For large datasets, these GPU-based implementations can complete 10-50x faster than their CPU equivalents. For details on performance, see the cuML Benchmarks Notebook.
As an example, the following Python snippet loads input and computes DBSCAN clusters, all on GPU:
import cudf
from cuml.cluster import DBSCAN
# Create and populate a GPU DataFrame
gdf_float = cudf.DataFrame()
gdf_float['0'] = [1.0, 2.0, 5.0]
gdf_float['1'] = [4.0, 2.0, 1.0]
gdf_float['2'] = [4.0, 2.0, 1.0]
# Setup and fit clusters
dbscan_float = DBSCAN(eps=1.0, min_samples=1)
dbscan_float.fit(gdf_float)
print(dbscan_float.labels_)Output:
0 0
1 1
2 2
dtype: int32
For additional examples, browse our complete API documentation, or check out our introductory walkthrough notebooks. Finally, you can find complete end-to-end examples in the notebooks-extended repo.

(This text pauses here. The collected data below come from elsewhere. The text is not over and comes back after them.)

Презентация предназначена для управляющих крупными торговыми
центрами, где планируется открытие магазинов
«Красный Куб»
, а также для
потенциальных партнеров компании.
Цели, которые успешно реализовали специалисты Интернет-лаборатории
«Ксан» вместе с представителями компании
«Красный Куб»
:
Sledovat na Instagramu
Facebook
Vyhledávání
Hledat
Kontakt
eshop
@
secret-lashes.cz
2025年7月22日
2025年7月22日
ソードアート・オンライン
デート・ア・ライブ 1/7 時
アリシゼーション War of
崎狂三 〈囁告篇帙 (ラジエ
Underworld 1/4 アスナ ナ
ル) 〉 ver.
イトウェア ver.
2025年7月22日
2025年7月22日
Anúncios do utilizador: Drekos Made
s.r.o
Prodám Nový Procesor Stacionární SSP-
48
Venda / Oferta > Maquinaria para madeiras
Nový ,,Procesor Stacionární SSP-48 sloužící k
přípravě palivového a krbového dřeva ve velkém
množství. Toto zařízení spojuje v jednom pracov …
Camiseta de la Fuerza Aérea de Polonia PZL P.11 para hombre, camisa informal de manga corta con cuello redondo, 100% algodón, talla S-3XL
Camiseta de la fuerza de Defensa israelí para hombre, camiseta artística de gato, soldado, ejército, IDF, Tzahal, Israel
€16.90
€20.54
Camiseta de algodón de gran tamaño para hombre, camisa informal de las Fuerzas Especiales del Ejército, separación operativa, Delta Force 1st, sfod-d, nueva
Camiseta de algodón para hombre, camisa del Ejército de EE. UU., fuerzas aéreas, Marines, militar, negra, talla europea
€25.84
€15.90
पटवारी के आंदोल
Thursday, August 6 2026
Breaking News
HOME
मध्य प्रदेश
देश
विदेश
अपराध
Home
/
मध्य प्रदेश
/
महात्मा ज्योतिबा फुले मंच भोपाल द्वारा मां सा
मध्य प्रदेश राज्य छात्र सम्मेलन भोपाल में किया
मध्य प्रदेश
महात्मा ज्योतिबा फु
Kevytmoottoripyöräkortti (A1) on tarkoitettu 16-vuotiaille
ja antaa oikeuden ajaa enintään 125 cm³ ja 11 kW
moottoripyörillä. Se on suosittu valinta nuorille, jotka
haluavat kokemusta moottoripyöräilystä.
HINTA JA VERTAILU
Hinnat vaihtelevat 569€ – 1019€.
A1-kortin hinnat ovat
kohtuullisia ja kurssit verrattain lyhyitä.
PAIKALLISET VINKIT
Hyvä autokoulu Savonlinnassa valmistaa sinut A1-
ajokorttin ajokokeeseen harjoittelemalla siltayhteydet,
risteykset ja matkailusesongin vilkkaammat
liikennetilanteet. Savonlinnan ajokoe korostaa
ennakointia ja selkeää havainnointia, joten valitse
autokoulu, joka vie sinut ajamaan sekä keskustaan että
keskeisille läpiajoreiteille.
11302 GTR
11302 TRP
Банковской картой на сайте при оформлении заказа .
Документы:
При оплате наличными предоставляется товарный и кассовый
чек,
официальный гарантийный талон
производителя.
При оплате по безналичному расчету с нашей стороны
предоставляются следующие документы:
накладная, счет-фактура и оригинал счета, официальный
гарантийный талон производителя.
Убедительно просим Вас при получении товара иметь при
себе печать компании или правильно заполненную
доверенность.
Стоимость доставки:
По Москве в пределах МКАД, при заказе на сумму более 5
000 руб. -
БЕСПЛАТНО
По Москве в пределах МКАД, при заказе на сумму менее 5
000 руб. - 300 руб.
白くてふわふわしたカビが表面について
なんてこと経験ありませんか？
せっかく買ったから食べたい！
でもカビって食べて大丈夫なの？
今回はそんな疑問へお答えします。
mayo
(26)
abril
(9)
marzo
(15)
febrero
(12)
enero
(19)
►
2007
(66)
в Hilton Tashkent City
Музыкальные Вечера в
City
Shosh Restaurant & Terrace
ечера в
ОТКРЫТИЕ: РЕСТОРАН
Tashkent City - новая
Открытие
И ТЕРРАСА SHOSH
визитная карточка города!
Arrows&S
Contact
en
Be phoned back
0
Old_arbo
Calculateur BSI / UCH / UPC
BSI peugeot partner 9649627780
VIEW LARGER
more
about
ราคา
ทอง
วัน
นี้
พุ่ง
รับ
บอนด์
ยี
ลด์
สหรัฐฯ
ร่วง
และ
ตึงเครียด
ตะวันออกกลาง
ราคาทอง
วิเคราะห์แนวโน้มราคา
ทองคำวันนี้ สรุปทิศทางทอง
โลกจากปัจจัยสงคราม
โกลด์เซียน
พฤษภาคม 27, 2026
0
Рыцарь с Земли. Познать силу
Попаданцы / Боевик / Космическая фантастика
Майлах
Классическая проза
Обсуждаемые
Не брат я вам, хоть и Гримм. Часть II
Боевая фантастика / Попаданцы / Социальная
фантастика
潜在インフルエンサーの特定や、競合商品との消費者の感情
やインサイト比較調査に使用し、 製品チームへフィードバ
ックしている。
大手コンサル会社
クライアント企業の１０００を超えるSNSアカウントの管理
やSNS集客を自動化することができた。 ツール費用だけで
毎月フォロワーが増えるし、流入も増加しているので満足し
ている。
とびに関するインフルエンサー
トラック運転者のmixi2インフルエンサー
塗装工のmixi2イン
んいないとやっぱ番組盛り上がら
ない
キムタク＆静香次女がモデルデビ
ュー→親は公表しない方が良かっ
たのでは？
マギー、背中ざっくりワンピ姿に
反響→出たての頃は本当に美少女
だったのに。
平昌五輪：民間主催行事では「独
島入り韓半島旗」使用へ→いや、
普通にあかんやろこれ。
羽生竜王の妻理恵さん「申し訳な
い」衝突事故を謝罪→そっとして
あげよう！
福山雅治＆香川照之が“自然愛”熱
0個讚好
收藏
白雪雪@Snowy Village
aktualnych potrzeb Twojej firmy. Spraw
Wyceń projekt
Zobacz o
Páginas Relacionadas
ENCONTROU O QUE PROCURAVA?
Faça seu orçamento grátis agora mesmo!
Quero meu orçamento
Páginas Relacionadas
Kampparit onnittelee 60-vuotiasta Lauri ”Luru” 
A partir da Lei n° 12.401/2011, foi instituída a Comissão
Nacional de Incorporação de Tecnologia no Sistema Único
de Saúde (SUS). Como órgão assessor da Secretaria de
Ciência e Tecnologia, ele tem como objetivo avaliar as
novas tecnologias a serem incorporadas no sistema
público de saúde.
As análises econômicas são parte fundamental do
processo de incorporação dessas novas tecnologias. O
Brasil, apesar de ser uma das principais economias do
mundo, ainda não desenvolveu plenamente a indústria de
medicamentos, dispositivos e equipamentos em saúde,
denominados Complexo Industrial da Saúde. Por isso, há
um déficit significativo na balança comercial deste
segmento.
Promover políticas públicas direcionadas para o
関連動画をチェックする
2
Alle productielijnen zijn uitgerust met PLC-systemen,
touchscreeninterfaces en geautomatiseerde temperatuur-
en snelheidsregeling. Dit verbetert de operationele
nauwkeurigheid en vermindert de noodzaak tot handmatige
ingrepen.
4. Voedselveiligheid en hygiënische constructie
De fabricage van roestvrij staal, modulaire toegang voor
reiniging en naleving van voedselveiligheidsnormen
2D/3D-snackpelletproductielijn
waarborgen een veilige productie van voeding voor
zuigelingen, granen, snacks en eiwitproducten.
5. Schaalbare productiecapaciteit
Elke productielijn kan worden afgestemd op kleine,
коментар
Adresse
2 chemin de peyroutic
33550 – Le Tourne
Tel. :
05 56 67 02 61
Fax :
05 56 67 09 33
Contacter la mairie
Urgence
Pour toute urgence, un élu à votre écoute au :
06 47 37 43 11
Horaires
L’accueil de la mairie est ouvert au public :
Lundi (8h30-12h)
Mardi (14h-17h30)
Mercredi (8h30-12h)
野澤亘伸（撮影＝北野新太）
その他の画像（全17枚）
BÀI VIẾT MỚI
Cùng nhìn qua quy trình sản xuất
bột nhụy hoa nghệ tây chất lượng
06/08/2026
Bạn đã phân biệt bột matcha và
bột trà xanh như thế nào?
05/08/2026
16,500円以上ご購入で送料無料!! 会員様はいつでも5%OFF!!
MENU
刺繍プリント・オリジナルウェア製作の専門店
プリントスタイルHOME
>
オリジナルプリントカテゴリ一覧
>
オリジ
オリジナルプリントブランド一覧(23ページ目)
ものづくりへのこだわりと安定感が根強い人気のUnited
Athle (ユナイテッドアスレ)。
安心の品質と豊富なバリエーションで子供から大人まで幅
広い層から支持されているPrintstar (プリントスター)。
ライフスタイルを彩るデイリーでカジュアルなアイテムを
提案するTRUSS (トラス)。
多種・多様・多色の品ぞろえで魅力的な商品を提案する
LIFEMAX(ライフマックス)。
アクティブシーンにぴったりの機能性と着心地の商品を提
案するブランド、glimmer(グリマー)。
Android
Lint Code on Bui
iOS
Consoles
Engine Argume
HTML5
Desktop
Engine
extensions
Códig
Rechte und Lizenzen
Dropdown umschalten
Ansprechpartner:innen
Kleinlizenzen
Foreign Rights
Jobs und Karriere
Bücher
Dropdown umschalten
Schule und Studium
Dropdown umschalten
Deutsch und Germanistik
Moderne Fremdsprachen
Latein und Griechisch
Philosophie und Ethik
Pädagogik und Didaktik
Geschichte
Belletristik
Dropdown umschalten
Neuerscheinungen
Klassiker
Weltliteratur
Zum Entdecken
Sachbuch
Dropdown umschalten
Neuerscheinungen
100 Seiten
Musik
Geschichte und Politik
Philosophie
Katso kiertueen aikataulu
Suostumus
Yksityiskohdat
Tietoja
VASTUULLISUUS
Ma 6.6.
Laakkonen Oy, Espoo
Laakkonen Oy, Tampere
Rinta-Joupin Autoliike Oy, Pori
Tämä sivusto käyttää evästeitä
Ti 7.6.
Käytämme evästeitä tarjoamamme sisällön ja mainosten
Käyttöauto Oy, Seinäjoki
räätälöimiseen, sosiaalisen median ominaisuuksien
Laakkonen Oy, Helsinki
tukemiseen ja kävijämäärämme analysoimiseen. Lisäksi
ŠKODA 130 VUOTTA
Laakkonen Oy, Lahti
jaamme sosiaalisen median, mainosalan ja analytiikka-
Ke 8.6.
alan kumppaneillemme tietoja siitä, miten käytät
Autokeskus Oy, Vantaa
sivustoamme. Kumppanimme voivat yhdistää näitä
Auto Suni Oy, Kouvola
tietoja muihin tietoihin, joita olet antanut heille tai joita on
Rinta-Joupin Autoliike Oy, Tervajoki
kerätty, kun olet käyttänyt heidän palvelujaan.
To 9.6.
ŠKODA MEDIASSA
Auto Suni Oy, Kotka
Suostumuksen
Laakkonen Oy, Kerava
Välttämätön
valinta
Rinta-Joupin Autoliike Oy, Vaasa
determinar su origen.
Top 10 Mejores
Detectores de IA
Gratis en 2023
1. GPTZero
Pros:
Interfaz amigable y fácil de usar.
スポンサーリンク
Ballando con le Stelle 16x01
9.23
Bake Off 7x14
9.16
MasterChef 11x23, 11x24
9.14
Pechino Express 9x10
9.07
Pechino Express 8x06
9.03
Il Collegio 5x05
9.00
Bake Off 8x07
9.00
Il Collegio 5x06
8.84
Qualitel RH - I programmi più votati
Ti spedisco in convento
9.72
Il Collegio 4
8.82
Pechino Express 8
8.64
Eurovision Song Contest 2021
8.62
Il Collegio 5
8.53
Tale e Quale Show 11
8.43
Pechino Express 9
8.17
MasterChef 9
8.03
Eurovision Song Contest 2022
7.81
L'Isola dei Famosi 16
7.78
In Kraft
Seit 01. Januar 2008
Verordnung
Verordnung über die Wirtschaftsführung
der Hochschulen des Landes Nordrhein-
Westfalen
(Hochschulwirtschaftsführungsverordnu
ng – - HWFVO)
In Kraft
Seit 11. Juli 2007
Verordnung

| Category | Algorithm | Notes |
|---|---|---|
| Clustering | Density-Based Spatial Clustering of Applications with Noise (DBSCAN) | |
| K-Means | ||
| Dimensionality Reduction | Principal Components Analysis (PCA) | |
| Truncated Singular Value Decomposition (tSVD) | Multi-GPU version available (CUDA 10 only) | |
| Uniform Manifold Approximation and Projection (UMAP) | ||
| Random Projection | ||
| Linear Models for Regression or Classification | Linear Regression (OLS) | Multi-GPU available in conda CUDA 10 package and dask-cuml |
| Linear Regression with Lasso or Ridge Regularization | ||
| ElasticNet Regression | ||
| Logistic Regression | ||
| Stochastic Gradient Descent (SGD), Coordinate Descent (CD), and Quasi-Newton (QN) (including L-BFGS and OWL-QN) solvers for linear models | ||
| Nonlinear Models for Regression or Classification | Random Forest (RF) Classification | Initial preview version in cuML 0.8 |
| K-Nearest Neighbors (KNN) | Multi-GPU with dask-cuml Uses Faiss |
|
| Time Series | Linear Kalman Filter |
More ML algorithms in cuML and more ML primitives in ml-prims are planned for future releases, including: T-SNE, spectral embedding, spectral clustering, support vector machines, and additional time series methods. Future releases will also expand support for multi-node, multi-GPU algorithms.
See the RAPIDS Release Selector for the command line to install either nightly or official release cuML packages via Conda or Docker.
See the build guide.
Please see our guide for contributing to cuML.
Find out more details on the RAPIDS site
The RAPIDS suite of open source software libraries aim to enable execution of end-to-end data science and analytics pipelines entirely on GPUs. It relies on NVIDIA® CUDA® primitives for low-level compute optimization, but exposing that GPU parallelism and high-bandwidth memory speed through user-friendly Python interfaces.